Theodore Roosevelt and Woodrow Wilson were referred to as radicalist because they supported social-liberal reforms.

Timeline

1824: The Jacksonian faction of the Democratic-Republicans is formed after the Presidential Election of that year.

1826: The Jacksonian Democratic Party is formed.

1828: Andrew Jackson wins the 1828 Presidential Election. This is the first election in which non-property-owning white males can vote in most states.

1832: Andrew Jackson is re-elected.

1833: American Anti-Slavery Society is founded by William Lloyd Garrison, Arthur Tappan, and Frederick Douglass.

1835: The Locofoco faction of the Democratic Party is established.

1836: Andrew Jackson's secretary of state, Martin Van Buren, wins the 1836 Presidential Election.

1840: The abolitionist Liberty Party is formed.

1848: The Mexican–American War is won, making the westward expansion of Slavery a prominent political issue. The Free Soil Party, opposed to the expansion of slavery, is formed, attracting the vote of many anti-slavery Democrats.

1850: The Compromise of 1850 is passed, temporarily settling the issue of slavery, but infuriating many who were pro-slavery and anti-slavery.

1854: The Kansas-Nebraska Act is passed, leading to Bleeding Kansas and the breakup of the Whig Party. The Republican Party, and by extension the Radical Republican Faction, is formed.

1860: Republican Abolitionist Abraham Lincoln wins the Presidential Election, serving as the catalyst for the civil war.

1864: The Radical Democracy Party forms to oppose Lincoln in the 1864 election, but later drops out due to not wanting to act as a spoiler. Abraham Lincoln is re-elected. The civil war ends.

1865: Abraham Lincoln is assassinated and his vice president, confederate sympathizer Andrew Johnson, is sworn into office.

1867: The National Grange of the Order of Patrons of Husbandry is formed.

1868: Radical Republican Ulysses S. Grant wins the presidential election. The radical government passes the Fourteenth Amendment.

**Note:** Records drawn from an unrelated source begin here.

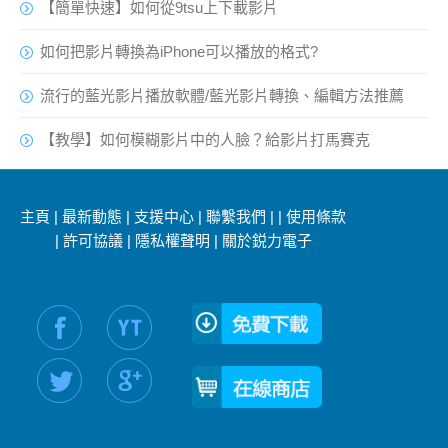
【簡單快速】如何從9tsu上下載影片
如何把影片轉換為iPhone可以播放的格式?
流行的藍光影片播放軟體/藍光影片轉換、編輯方法推薦
【教學】如何模糊影片中的人臉？給影片打馬賽克
主頁
|
最新動態
|
支援中心
|
聯繫我們
|
|
使用條款
|
許可協議
|
隱私權聲明
|
關於鋭力電子
社交媒體信息：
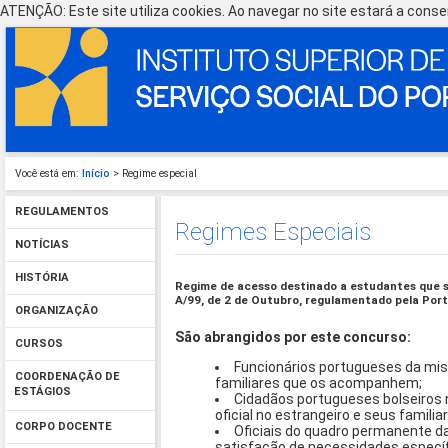
ATENÇÃO: Este site utiliza cookies. Ao navegar no site estará a consen
Você está em:
Início
> Regime especial
REGULAMENTOS
Regimes Especiais
NOTÍCIAS
HISTÓRIA
Regime de acesso destinado a estudantes que s
A/99, de 2 de Outubro, regulamentado pela Port
ORGANIZAÇÃO
São abrangidos por este concurso:
CURSOS
Funcionários portugueses da mis
COORDENAÇÃO DE
familiares que os acompanhem;
ESTÁGIOS
Cidadãos portugueses bolseiros 
oficial no estrangeiro e seus famil
CORPO DOCENTE
Oficiais do quadro permanente 
satisfação de necessidades especí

1870: Republicans disillusioned with the extent of Reconstruction and the corruption of the Republicans form the Liberal Republican Party. The Fifteenth Amendment, giving African Americans the right to vote, is ratified. the Enforcement Act of 1870 is passed to protect the new voting rights of African Americans and fight white supremacist paramilitary groups like the Ku Klux Klan.

1872: Grant is re-elected by a landslide, causing the Liberal Republicans to disband.

1873: The Anti-Monopoly Party is formed.

1874: The Greenback Party is formed.

1875: The Southern Farmers' Alliance is formed.

1877: The Northern Farmers' Alliance is formed.

1876: Rutherford B. Hayes is sworn into office as a result of the Compromise of 1877, ending reconstruction and federal protection of the African American population of the south.

1880: Ulysses S. Grant fails to win a third Republican Nomination.

1881: The Readjuster Party is formed.

1886: The Colored Farmers' Alliance is formed.

1890: The Sherman Antitrust Act is signed into law, making cartels and certain anti-competitive actions illegal.

1892: The Farmers' Alliances form a third party, the People's Party, also known as the Populist Party. While it initially tries to win the black vote from the Republicans, much of it would eventually gain a more white supremacist character. They would go on to win 11 house seats, 3 senate seats, and the Colorado Governorship in the following midterms.

1894: The Republican and Populist parties of North Carolina begin collaborating via electoral fusion. This coalition included African Americans, causing significant gains for civil rights in the state.

1896: The Populist Party nominates Democratic nominee William Jennings Bryan to be President after his Cross of Gold speech, though with a different Vice President. This proves to be disastrous for the party, with the Democrats significantly sapping away at the base of the Populists. The populists would never recover from this, and would be a shadow of their former selves.

1898: The Democrats launch a white supremacy campaign against the biracial fusionist North Carolina Government, culminating in the massacre of Wilmington's black population and overthrow of the local government.

1900: The first President of the Progressive Era, William McKinley, is elected.

1901: William McKinley is shot, and his progressive Vice President, Theodore Roosevelt, enters office.

1904: Theodore Roosevelt is re-elected.

1908: Theodore Roosevelt's hand picked successor, William Howard Taft, is elected president.

1910: The United States Postal Savings System is established.

1912: Theodore Roosevelt, perceiving the Republican Party as not progressive enough, forms the Progressive Party, splitting the Republican vote and allowing Woodrow Wilson to claim victory in the 1912 election.

1913: The Sixteenth Amendment is ratified, allowing a federal level progressive income tax. The Seventeenth Amendment is ratified, making senators directly elected.

1914: The Clayton Antitrust Act and Federal Trade Commission Act of 1914 are passed, outlawing certain unfair trade practices and monopolies.

1916: Woodrow Wilson is re-elected.

1919: The Nineteenth Amendment is ratified, granting women the right to vote.